As described above, the antenna radiation measurement apparatus according to the present invention makes the electromagnetic wave radiated from the transmit antenna to form a uniform electric field. Accordingly, it is possible to accurately measure the radiation performance of an antenna using a low frequency band including VHF band (174 to 216 MHz).
The method for designing an antenna radiation performance measurement apparatus according to the present embodiment can design an antenna radiation performance measurement apparatus to make the electromagnetic wave radiated from the transmit antenna to form uniform electric field. It is possible to design an antenna radiation performance measuring apparatus to accurately measure the radiation performance of an antenna using a low frequency band such as VHF band (174 to 216 MHz).
While the present invention has been described with respect to the specific embodiments, it will be apparent to those skilled in the art that various changes and modifications may be made without departing from the spirit and scope of the invention as defined in the following claims.

Claims

1. An apparatus for measuring an antenna radiation performance, comprising:

a chamber configured to include a transmit antenna radiating electromagnetic wave, a receive antenna receiving the electromagnetic wave, and an electromagnetic wave absorber absorbing the electromagnetic wave; and

a reflector disposed on one side of the chamber between the transmit antenna and the receive antenna, inclined at a predetermined angle, and configured to reflect an electromagnetic wave radiated in a direction to the one side from the transmit antenna.

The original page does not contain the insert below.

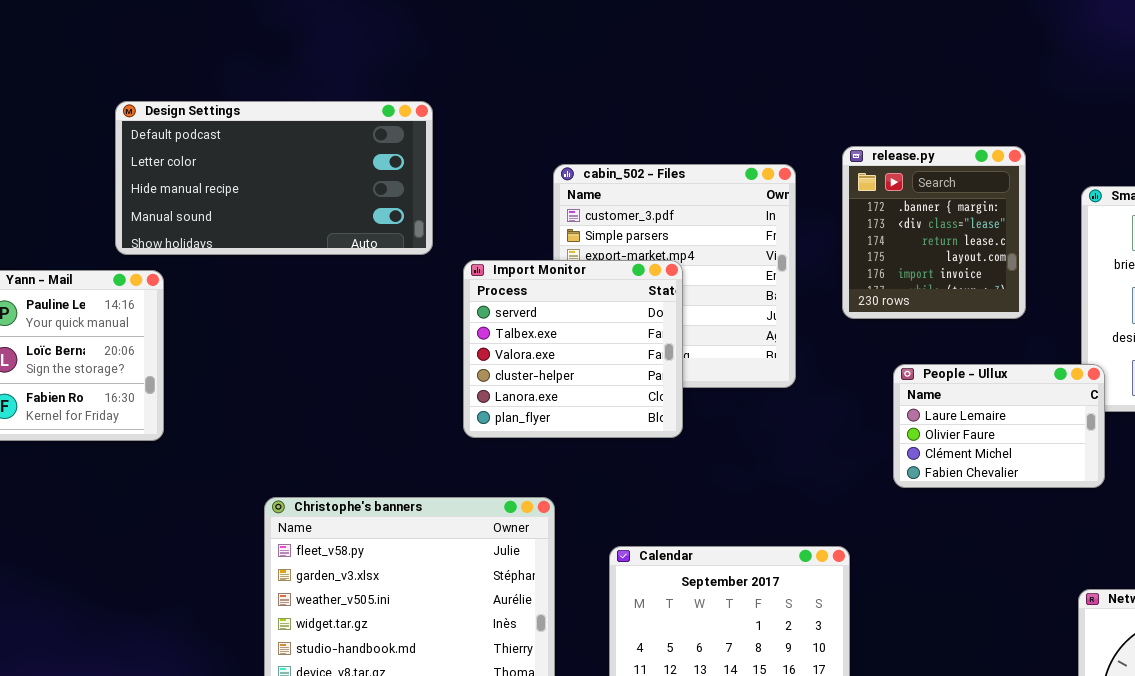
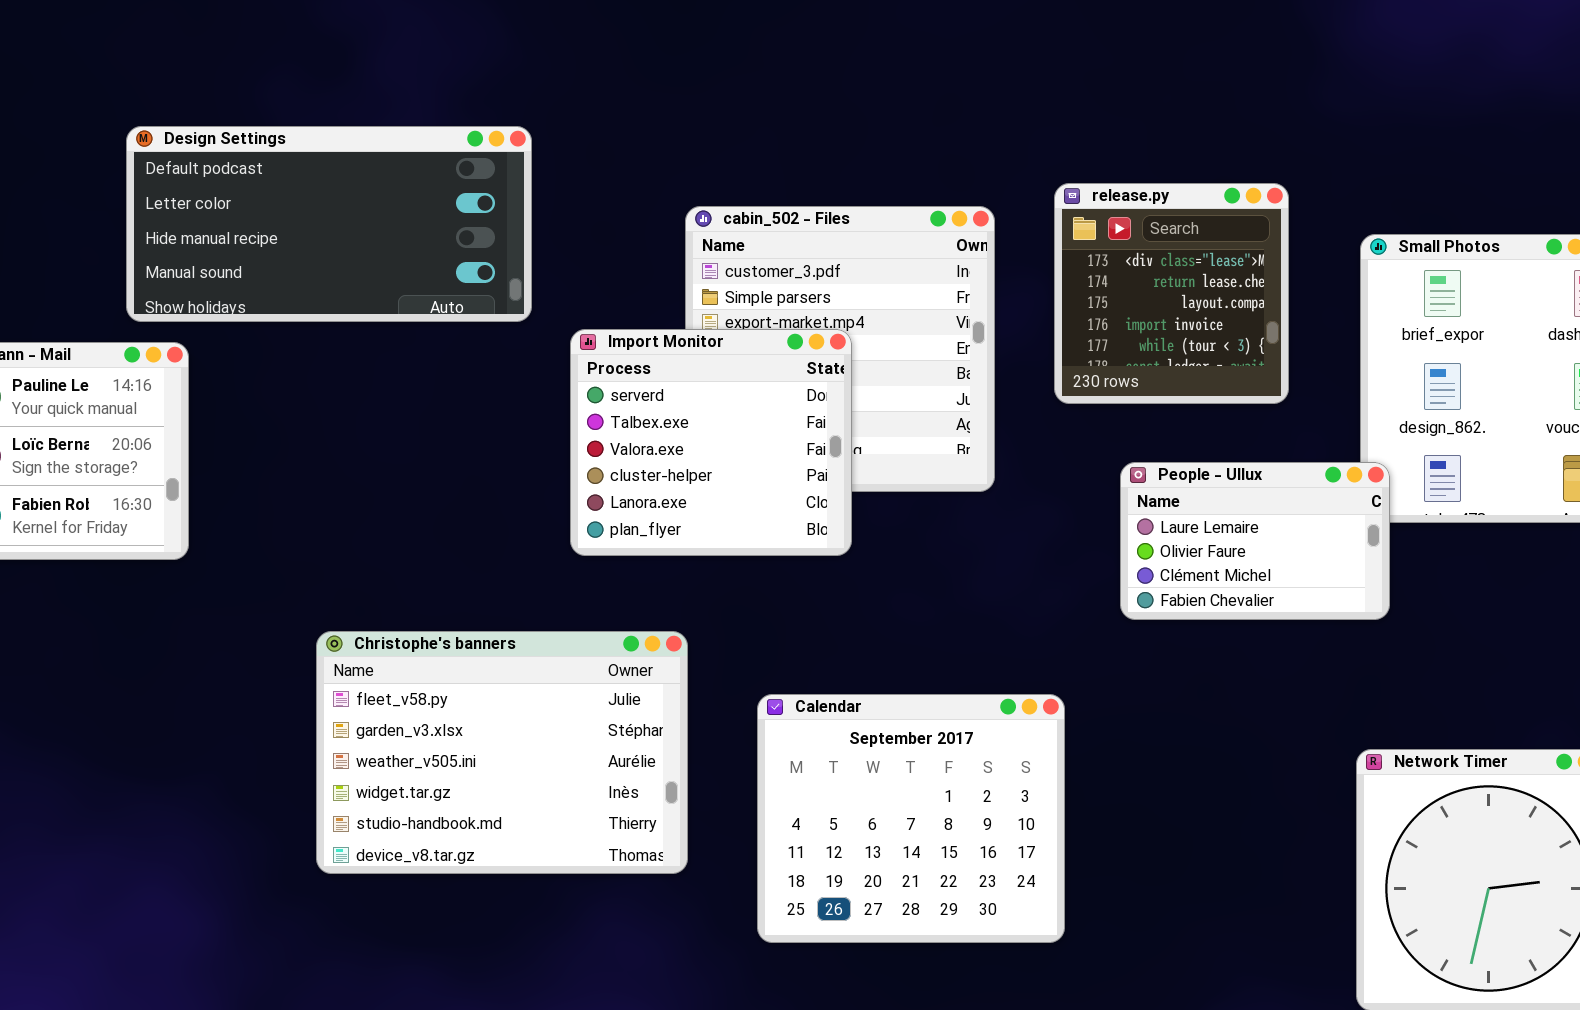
release.py: [842,146,1026,319] -> [1054,183,1289,404], scrolled down 1 row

2. The apparatus of claim 1, wherein the reflector is inclined at a predetermined angle toward the receive antenna.

3. The apparatus of claim 2, wherein the reflector reflects the electromagnetic wave in a direction parallel to the one side.

4. The apparatus of claim 1, wherein the reflector is inclined at a predetermined angle toward the transmit antenna.

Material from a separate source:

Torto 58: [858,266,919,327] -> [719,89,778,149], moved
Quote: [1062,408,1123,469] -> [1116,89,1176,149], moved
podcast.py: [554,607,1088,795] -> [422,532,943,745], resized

5. The apparatus of claim 4, wherein the reflector reflects the electromagnetic wave in a direction parallel to the one side.

6. The apparatus of claim 1, further comprising:

a reflective plate formed in a parabola shape between the transmit antenna and an interior side of the chamber.

7. The apparatus of claim 1, wherein the reflector includes a first reflecting member inclined at a predetermined angle toward the receive antenna and a second reflecting member inclined at a predetermined angle toward the transmit antenna.

8. The apparatus of claim 7, wherein the first and second reflecting members reflect the electromagnetic wave in a direction parallel with the one side.

9. A method for designing an antenna radiation performance measuring apparatus including a chamber configured to have a transmit antenna radiating electromagnetic wave, a receive antenna receiving the electromagnetic wave, and an electromagnetic wave absorber absorbing the electromagnetic wave, and a reflector disposed on one side of the chamber between the transmit antenna and the receive antenna, inclined at a predetermined angle, and configured to reflect an electromagnetic wave radiated in a direction to the one side from the transmit antenna, the method comprising:

deciding parameters according to locations of the transmit antenna and the receive antenna in the chamber;

measuring an angle and a location of the reflector based on the decided parameters;

confirming performance of uniformity of electric field of an electromagnetic wave received at the receive antenna; and

measuring a radiation pattern and a gain of the receive antenna.

10. The method of claim 9, wherein said measuring an angle and a location of the reflector includes:

deciding a location of a reflective plate formed in a parabola shape between the transmit antenna and an interior side of the chamber.